Spark streaming: wordcount problems both through spark-shell and spark-submit

spark-streaming

#1

Hi all,
I am using cloudera VM and trying to run the videos 16 and 17 on this page : http://www.itversity.com/topic/cca175-spark-streaming-getting-started-scala/ to do the wordcount with streaming input.

When I run the program through the regular spark-shell, after ssc.start I get following warning :

“WARN streaming.StreamingContext: Dynamic Allocation is enabled for this application. Enabling Dynamic allocation for Spark Streaming applications can cause data loss if Write Ahead Log is not enabled for non-replayable sources like Flume. … WARN cluster.YarnScheduler: Initial job has not accepted any resources; check your cluster UI to ensure that workers are registered and have sufficient resources .”
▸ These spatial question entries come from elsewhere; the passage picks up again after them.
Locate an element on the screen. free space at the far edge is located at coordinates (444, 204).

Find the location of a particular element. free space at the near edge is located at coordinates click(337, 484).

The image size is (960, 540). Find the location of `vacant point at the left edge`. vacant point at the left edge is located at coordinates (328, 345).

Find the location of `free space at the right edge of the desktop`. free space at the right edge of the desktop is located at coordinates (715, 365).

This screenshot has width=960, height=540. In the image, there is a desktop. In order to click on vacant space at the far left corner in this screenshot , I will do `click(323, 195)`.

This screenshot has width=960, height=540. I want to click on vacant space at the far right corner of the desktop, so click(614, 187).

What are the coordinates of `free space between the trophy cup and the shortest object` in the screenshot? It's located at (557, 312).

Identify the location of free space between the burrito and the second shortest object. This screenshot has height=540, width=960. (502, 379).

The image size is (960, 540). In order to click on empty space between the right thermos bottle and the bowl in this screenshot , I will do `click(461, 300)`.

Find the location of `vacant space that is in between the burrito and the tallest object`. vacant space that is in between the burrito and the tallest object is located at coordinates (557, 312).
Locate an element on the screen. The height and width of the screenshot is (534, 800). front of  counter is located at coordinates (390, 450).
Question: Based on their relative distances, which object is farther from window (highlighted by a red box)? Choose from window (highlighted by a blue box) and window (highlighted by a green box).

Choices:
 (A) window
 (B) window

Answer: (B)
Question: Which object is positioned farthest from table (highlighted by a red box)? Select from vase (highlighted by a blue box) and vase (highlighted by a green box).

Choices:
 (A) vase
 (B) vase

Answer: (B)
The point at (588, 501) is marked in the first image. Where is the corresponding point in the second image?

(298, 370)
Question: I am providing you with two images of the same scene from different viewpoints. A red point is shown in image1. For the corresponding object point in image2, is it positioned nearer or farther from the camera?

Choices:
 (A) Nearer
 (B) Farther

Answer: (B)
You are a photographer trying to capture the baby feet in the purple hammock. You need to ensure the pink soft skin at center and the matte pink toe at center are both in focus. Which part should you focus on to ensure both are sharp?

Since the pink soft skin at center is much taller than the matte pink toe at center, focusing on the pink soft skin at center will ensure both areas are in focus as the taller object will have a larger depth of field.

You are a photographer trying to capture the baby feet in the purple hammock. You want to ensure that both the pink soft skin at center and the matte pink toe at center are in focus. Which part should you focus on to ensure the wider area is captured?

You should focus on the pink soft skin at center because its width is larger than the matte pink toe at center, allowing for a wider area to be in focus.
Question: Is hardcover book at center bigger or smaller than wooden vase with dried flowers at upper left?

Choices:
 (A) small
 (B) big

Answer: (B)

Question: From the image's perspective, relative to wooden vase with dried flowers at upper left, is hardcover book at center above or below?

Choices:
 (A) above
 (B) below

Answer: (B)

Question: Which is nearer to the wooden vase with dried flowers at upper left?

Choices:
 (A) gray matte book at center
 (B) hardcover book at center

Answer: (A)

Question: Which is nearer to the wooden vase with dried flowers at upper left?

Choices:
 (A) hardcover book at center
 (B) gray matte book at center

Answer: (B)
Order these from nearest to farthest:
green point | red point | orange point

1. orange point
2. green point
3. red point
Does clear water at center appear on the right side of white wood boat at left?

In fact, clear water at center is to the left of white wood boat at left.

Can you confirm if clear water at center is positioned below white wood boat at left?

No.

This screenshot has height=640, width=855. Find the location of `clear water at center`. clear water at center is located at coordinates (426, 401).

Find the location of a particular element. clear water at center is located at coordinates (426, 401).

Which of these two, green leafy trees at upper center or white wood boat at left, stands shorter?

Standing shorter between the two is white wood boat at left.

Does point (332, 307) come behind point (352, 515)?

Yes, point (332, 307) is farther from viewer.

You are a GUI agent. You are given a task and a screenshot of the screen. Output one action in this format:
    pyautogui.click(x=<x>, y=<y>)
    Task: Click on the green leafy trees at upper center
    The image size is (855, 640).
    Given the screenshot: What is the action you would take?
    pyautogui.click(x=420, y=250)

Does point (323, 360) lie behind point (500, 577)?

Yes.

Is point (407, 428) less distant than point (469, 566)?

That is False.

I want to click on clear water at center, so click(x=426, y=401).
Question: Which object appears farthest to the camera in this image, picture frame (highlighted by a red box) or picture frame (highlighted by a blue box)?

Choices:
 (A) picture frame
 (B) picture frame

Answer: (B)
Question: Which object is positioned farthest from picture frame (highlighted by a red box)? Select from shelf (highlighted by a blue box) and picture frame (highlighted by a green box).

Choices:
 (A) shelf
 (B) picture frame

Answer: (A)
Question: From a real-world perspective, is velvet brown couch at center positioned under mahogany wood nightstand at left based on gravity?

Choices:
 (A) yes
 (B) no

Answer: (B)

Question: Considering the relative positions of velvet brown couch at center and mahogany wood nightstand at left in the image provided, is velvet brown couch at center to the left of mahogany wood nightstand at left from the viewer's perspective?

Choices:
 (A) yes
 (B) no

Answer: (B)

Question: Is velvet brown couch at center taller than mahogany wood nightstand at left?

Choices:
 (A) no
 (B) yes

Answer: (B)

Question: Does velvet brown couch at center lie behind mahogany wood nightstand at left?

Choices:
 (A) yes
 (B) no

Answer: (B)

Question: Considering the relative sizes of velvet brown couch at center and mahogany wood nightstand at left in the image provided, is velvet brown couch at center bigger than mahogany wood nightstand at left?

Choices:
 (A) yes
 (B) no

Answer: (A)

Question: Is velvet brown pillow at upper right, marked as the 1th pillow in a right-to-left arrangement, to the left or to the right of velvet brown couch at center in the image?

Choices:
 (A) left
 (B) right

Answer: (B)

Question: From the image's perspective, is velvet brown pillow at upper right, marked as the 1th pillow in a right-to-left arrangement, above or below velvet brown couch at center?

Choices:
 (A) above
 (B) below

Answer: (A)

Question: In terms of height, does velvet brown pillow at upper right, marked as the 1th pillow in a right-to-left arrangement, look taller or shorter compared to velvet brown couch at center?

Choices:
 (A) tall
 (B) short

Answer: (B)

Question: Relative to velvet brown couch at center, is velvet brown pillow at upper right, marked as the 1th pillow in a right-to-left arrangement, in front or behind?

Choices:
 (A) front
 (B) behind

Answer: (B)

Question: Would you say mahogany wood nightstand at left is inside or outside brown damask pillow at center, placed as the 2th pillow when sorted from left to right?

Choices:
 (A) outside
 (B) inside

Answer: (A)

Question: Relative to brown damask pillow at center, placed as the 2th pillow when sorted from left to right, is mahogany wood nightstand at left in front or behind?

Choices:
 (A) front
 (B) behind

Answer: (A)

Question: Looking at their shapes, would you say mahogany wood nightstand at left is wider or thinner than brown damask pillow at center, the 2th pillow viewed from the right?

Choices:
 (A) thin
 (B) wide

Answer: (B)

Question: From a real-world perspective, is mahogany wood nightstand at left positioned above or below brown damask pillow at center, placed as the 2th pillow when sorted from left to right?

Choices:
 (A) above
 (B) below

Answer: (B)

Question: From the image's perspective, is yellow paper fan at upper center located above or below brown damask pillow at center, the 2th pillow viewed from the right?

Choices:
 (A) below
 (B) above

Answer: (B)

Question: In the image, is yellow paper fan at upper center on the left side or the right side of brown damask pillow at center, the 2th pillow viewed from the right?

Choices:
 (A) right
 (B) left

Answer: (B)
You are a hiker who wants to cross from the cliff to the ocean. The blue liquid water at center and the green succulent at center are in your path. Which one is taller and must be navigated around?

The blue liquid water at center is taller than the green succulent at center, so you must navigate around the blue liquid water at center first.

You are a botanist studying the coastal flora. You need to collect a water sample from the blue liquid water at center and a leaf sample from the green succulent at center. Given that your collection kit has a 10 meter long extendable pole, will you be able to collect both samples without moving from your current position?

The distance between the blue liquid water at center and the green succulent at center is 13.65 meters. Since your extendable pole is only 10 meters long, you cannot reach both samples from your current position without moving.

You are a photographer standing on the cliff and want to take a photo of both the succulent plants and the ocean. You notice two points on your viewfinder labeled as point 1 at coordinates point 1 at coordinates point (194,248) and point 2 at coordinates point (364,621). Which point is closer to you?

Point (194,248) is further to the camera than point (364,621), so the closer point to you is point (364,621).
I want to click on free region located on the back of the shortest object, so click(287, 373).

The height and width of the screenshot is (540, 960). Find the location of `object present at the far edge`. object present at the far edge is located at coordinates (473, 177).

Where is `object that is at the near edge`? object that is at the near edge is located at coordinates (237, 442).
When I give some input through the port 9999 as described in the video I get following error :
"Error sending message [message = RemoveBroadcast(1,true)] in 1 attempts
org.apache.spark.rpc.RpcTimeoutException: Cannot receive any reply in 120 seconds. This timeout is controlled by spark.rpc.askTimeout . "

Also when running the job using the spark-submit (video 17), I get this error. I do not see the result of the count of each word (Hello, 4) etc. On the screen.

My interpretation is that somehow there are no resources available to process the data that is coming in, that after 120 seconds he gives a timeout.

Do you have any suggestions on how to fix this?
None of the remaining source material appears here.